**What the task asks:** Set down, please, exactly the lines below that run from the line with "Alteracpass" to the line with "Nuklearschaden ist jetzt", both lines included.

START Data

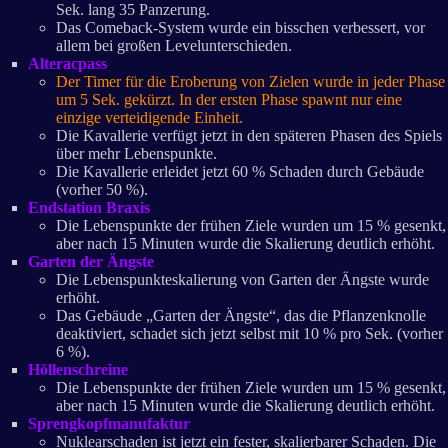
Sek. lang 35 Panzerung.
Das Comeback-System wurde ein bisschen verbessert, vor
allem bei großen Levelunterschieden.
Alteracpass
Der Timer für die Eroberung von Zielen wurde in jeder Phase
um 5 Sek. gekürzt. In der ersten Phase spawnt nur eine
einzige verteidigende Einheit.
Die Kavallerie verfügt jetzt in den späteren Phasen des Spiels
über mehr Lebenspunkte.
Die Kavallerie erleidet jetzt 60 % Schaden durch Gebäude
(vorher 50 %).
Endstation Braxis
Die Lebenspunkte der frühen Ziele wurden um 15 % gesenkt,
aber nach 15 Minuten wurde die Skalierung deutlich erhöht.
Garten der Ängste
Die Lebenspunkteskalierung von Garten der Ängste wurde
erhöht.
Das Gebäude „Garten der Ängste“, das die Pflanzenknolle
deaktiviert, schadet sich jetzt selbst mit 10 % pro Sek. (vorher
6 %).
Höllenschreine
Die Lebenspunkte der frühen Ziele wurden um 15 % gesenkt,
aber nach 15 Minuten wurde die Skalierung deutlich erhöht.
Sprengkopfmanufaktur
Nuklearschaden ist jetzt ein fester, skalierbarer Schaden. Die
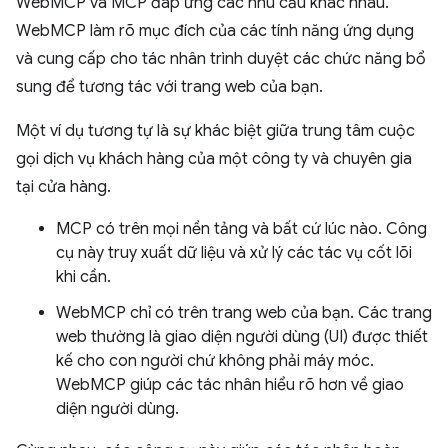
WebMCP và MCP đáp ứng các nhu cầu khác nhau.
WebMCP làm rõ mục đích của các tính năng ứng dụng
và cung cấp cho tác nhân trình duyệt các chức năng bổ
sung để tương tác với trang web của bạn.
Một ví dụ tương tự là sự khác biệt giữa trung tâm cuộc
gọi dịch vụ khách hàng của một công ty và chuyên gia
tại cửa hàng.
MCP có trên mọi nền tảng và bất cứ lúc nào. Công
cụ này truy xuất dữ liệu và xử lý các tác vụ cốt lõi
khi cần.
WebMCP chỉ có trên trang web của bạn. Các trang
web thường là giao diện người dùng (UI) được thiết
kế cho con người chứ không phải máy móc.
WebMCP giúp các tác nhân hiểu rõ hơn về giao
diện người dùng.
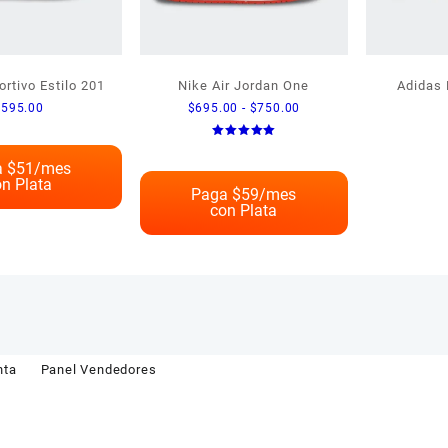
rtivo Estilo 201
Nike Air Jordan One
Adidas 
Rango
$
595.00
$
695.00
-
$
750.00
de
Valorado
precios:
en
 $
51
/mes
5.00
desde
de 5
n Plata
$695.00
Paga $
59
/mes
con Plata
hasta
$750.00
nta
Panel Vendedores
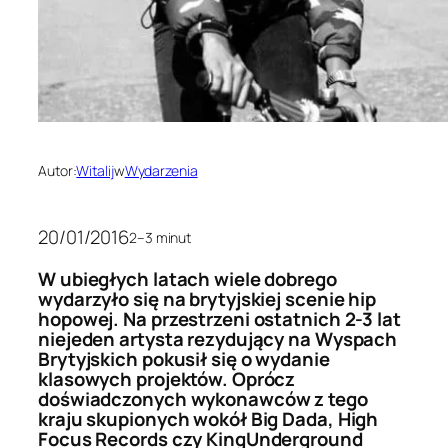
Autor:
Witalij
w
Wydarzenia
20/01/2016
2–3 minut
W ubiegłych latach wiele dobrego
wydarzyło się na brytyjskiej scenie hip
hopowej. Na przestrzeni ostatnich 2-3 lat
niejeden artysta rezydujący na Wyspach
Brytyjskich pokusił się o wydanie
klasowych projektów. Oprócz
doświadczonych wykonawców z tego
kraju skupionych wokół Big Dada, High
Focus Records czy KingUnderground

END Data
START Data

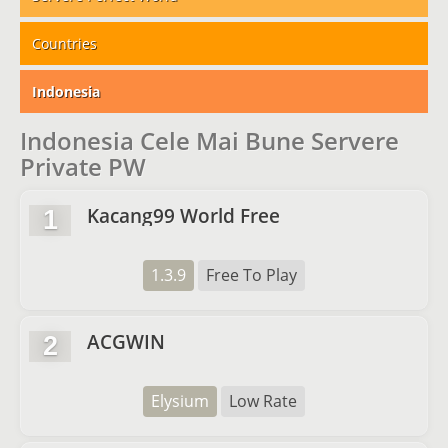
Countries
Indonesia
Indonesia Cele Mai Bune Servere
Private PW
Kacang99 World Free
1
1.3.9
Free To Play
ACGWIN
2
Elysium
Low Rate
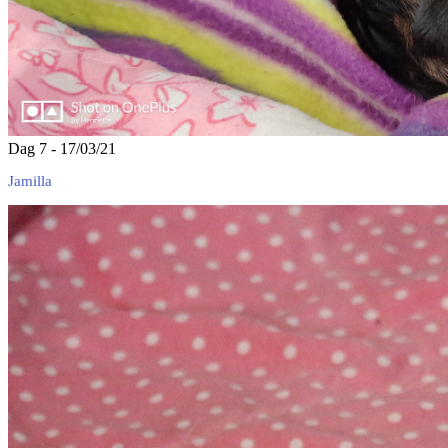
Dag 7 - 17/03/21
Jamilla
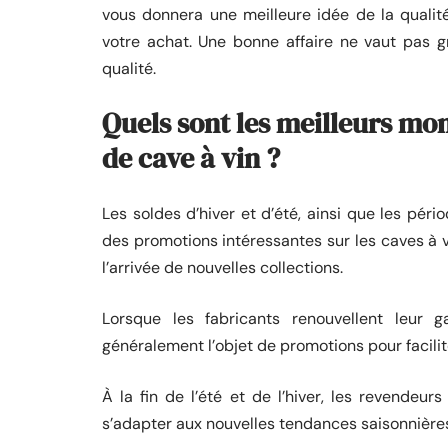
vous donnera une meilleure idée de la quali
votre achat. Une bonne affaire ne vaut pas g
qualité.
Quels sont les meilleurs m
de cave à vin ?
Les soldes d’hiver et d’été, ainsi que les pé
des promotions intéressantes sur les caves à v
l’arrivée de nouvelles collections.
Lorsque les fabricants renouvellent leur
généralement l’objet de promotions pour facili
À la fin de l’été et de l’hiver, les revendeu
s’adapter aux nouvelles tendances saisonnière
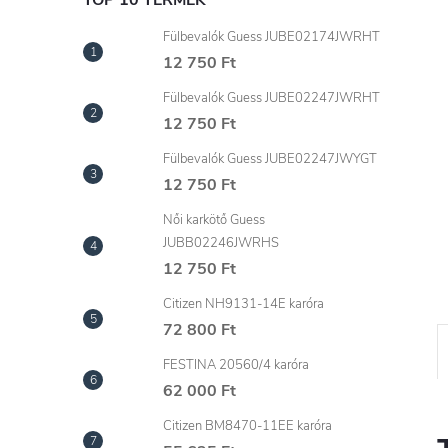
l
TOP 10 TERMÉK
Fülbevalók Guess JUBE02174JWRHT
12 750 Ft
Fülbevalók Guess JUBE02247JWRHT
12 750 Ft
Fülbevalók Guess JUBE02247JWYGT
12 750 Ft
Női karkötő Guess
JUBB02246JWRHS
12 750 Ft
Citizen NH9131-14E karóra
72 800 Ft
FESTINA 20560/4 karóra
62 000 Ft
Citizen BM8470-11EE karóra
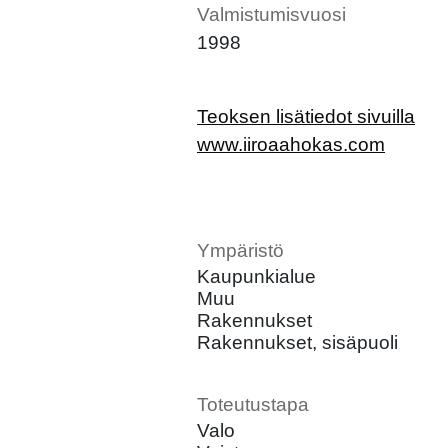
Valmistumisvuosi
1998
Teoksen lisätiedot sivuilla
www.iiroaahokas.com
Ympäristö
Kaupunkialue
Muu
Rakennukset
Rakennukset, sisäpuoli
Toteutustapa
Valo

END Data
START Data

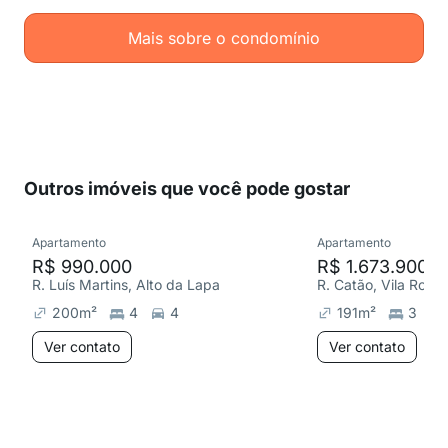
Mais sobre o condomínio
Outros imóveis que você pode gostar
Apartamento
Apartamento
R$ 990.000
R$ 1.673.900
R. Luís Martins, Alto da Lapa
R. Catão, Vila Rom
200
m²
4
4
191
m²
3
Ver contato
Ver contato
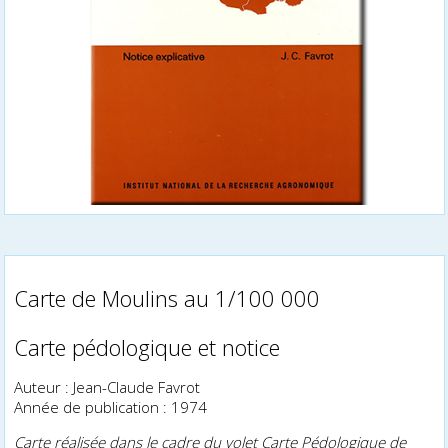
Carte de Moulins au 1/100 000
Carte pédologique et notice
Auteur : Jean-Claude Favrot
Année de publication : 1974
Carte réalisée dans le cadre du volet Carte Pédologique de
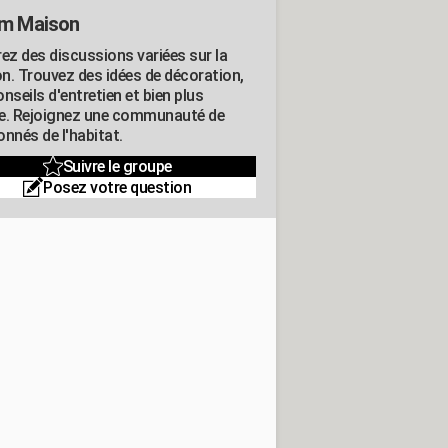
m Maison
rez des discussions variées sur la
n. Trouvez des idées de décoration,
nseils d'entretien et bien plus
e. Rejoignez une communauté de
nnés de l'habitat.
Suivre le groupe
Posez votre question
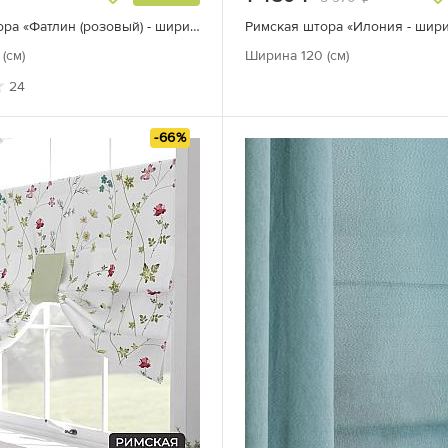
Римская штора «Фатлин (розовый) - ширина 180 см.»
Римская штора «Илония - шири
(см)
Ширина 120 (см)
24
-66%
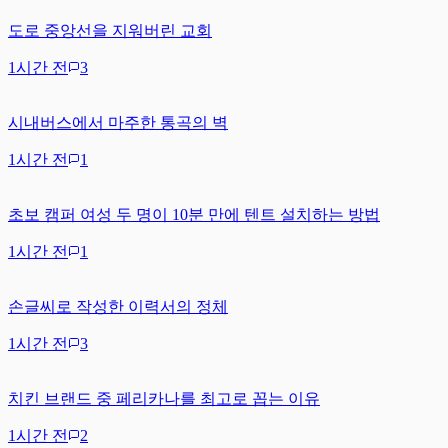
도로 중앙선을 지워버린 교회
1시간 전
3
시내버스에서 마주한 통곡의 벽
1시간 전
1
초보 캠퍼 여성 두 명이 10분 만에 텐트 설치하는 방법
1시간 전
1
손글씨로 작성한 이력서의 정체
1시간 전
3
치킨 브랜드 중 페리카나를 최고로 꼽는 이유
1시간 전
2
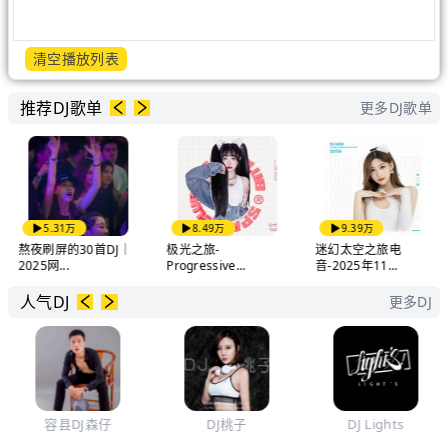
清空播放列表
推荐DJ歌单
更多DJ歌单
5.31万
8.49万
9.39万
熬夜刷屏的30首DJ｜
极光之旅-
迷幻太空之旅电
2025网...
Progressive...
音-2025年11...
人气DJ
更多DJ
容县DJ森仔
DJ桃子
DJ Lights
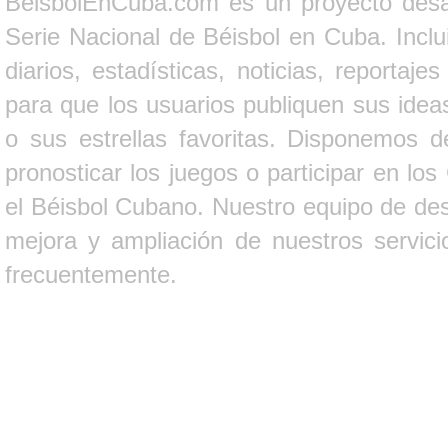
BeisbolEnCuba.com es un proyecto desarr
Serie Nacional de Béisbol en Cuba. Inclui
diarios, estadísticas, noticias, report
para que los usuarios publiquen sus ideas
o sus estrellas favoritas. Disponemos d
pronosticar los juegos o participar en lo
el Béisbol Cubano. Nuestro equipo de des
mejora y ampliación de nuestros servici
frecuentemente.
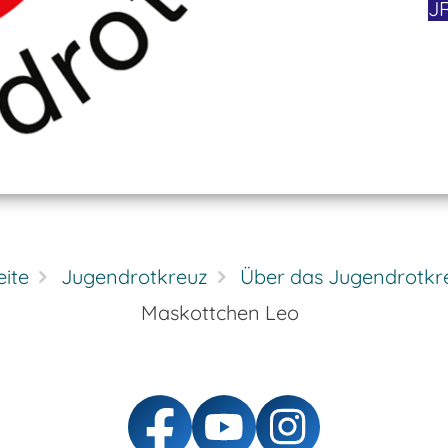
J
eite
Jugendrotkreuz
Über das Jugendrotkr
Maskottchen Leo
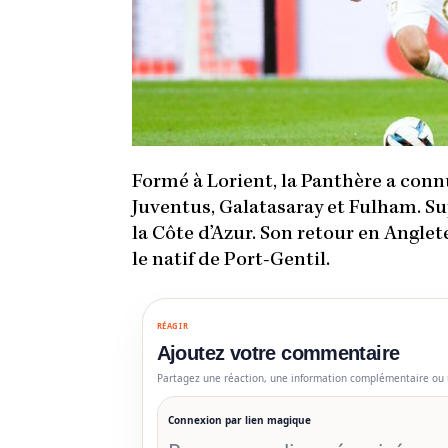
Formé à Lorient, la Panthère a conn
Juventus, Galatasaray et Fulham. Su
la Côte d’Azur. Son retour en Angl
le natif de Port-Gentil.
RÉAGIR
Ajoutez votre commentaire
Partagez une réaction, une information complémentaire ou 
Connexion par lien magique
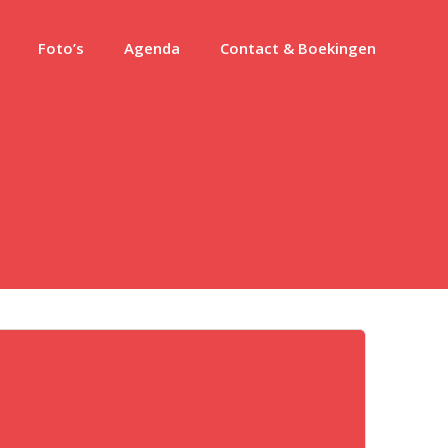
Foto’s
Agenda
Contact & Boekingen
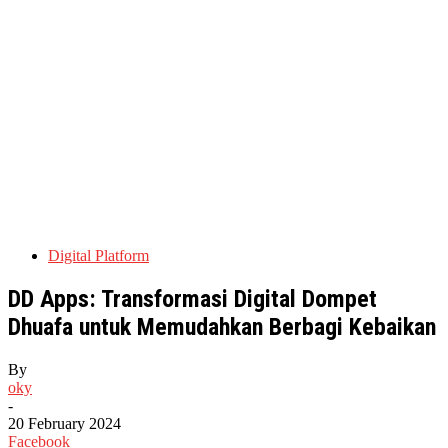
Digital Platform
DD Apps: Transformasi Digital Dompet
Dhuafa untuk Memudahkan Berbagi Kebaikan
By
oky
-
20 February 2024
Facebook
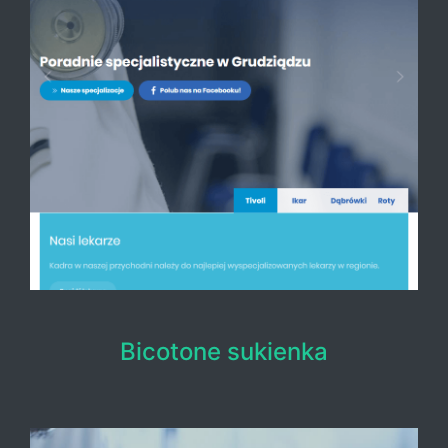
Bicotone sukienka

END Data

**Result of this task:**
Alteracpass
Der Timer für die Eroberung von Zielen wurde in jeder Phase
um 5 Sek. gekürzt. In der ersten Phase spawnt nur eine
einzige verteidigende Einheit.
Die Kavallerie verfügt jetzt in den späteren Phasen des Spiels
über mehr Lebenspunkte.
Die Kavallerie erleidet jetzt 60 % Schaden durch Gebäude
(vorher 50 %).
Endstation Braxis
Die Lebenspunkte der frühen Ziele wurden um 15 % gesenkt,
aber nach 15 Minuten wurde die Skalierung deutlich erhöht.
Garten der Ängste
Die Lebenspunkteskalierung von Garten der Ängste wurde
erhöht.
Das Gebäude „Garten der Ängste“, das die Pflanzenknolle
deaktiviert, schadet sich jetzt selbst mit 10 % pro Sek. (vorher
6 %).
Höllenschreine
Die Lebenspunkte der frühen Ziele wurden um 15 % gesenkt,
aber nach 15 Minuten wurde die Skalierung deutlich erhöht.
Sprengkopfmanufaktur
Nuklearschaden ist jetzt ein fester, skalierbarer Schaden. Die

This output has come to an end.